In 1969, the MFA acquired an unknown and extremely rare painting attributed to Raphael. Suddenly, a transatlantic controversy erupted over its authenticity and the museum’s right to ownership. In the middle of this was Basil Rathbone, the MFA’s charismatic curator, who faced the biggest crisis of his thirty year career. His daughter comes to Coolidge Corner to tell the true story of the painting, the MFA, and the controversy which changed Rathbone’s life.

Steven Pinker
“Three Reasons to Affirm Free Speech”
February 18, 7:30 p.m.
Diana Chapman Walsh Alumnae Ballroom
Wellesley College, Wellesley, MA

The issue of free speech is often controversial in these politically fraught times. Are there limits to free speech? Should there be? Steven Pinker, the renowned experimental psychologist, author, and #26 on Prospect Magazine’s top 100 public intellectuals will address the question—and argue for the affirmative—at Wellesley College this Wednesday.

Christine McKinley
Physics for Rock Stars: Making the Laws of the Universe Work for You
February 21, 7 p.m.
Porter Square Books, Cambridge, MA

For many people physics is intimidatingly complex, the ultimate “too smart for me” subject. Luckily, we have McKinley, a licensed mechanical engineer and the host of the popular History Channel series Brad Meltzer’s Decoded to write a book that makes physics not only accessible but interesting.
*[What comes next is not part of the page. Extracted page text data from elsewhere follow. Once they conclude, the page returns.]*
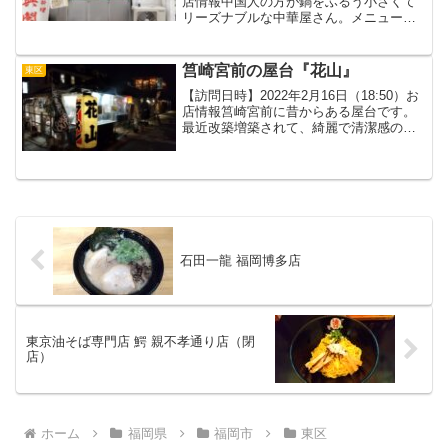
店情報中国人の方が鍋をふるう小さくて
リーズナブルな中華屋さん。メニューが
豪富です。メニュー中国人が腕を振るう
町中華を食べた感想パートナーと２人で
注文。『五目そば』『担々麺』『五目炒
筥崎宮前の屋台『花山』
東区
飯』『餃子』...
【訪問日時】2022年2月16日（18:50）お
店情報筥崎宮前に昔からある屋台です。
最近改築増築されて、綺麗で清潔感のあ
る屋台に変わりました。箱崎の屋台で焼
き鳥とラーメンを食べた感想＜焼き鳥＞
皮、もも、つくね、豚バラを２本ずつ注
文。焼き鳥は...
石田一龍 福岡博多店
東京油そば専門店 鰐 親不孝通り店（閉
店）
ホーム
福岡県
福岡市
東区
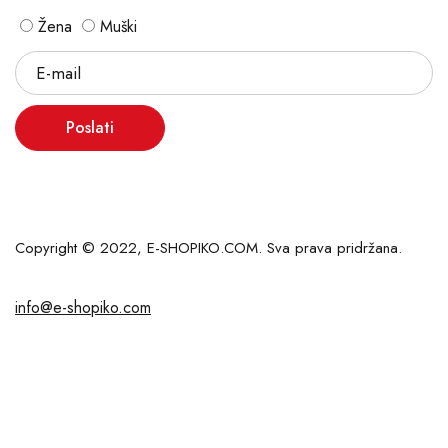
Žena
Muški
Poslati
Copyright © 2022, E-SHOPIKO.COM. Sva prava pridržana.
info@e-shopiko.com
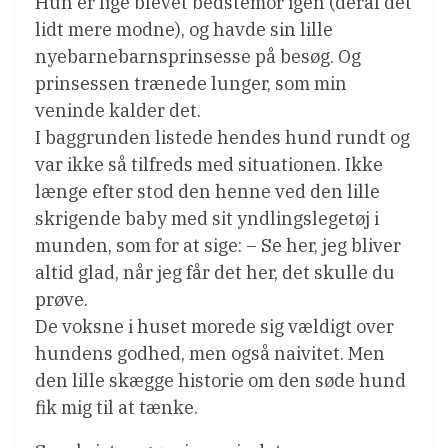
Hun er lige blevet bedstemor igen (deraf det
lidt mere modne), og havde sin lille
nyebarnebarnsprinsesse på besøg. Og
prinsessen trænede lunger, som min
veninde kalder det.
I baggrunden listede hendes hund rundt og
var ikke så tilfreds med situationen. Ikke
længe efter stod den henne ved den lille
skrigende baby med sit yndlingslegetøj i
munden, som for at sige: – Se her, jeg bliver
altid glad, når jeg får det her, det skulle du
prøve.
De voksne i huset morede sig vældigt over
hundens godhed, men også naivitet. Men
den lille skægge historie om den søde hund
fik mig til at tænke.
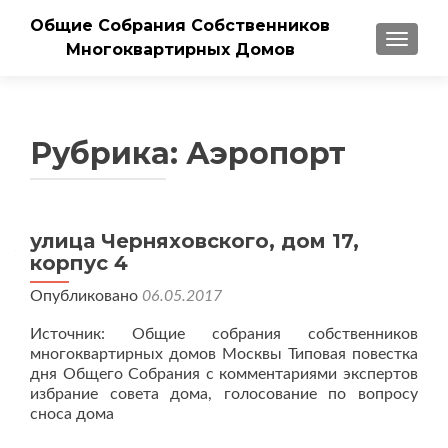
Общие Собрания Собственников
ПОКАЗ
Многоквартирных Домов
Рубрика:
Аэропорт
улица Черняховского, дом 17,
корпус 4
Опубликовано
06.05.2017
Источник: Общие собрания собственников
многоквартирных домов Москвы Типовая повестка
дня Общего Собрания с комментариями экспертов
избрание совета дома, голосование по вопросу
сноса дома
She will come by Porter Square to read from her book, which explains exiting topics, such as the scientific basis for stage diving and the rules of magnetic attraction.

Vladimir Pistalo
Tesla: A Portrait with Masks
February 23, 7 p.m.
Porter Square Books, Cambridge, MA

Nicola Tesla is one of the most influential—and most misunderstood—inventors of the 20th Century. For every successful invention there were hundreds of failures. His rivalry with Thomas Edison was the stuff of legend. Pistalo is a Croatian novelist who teaches at Becker College. Tesla won Croatia’s most prestigious literary prize and is his first novel to be translated into English. He will read and discuss his novel, which Charles Simic has called a “beautifully written, immensely entertaining, astonishingly original portrait.”

— Matt Hanson


Roots and World Music

The Mavericks
February 19, 9 p.m.
Wilbur Theater, Boston

Once upon a time the Mavericks were a Miami band that played country. Today they’re a Nashville band that’s as likely to play a ska or Tejano number than a twangy torch song. Although the group recently ejected founder Robert Reynolds, its quickly rebounded with the release of the excellent “Mono”—and, true to its name, the collection of Caribbean dance numbers and moody torch songs is not available in stereo. As good a live band as can be found, the Mavs kick off their tour at the Wilbur. Click here to read an ArtsFuse interview with drummer Paul Deakin.

Yaeko Miranda Elmaleh
February 21, 8 p.m.
Arts at the Armory Café, Somerville

Violinist Elmaleh, a Cambridge native, has been turning heads with her work in the Klezmer Conservatory Band. Tonight she steps out with a smaller but still all-star combo consisting of Ehud Eutton, Grant Smith and Michael McLaughlin.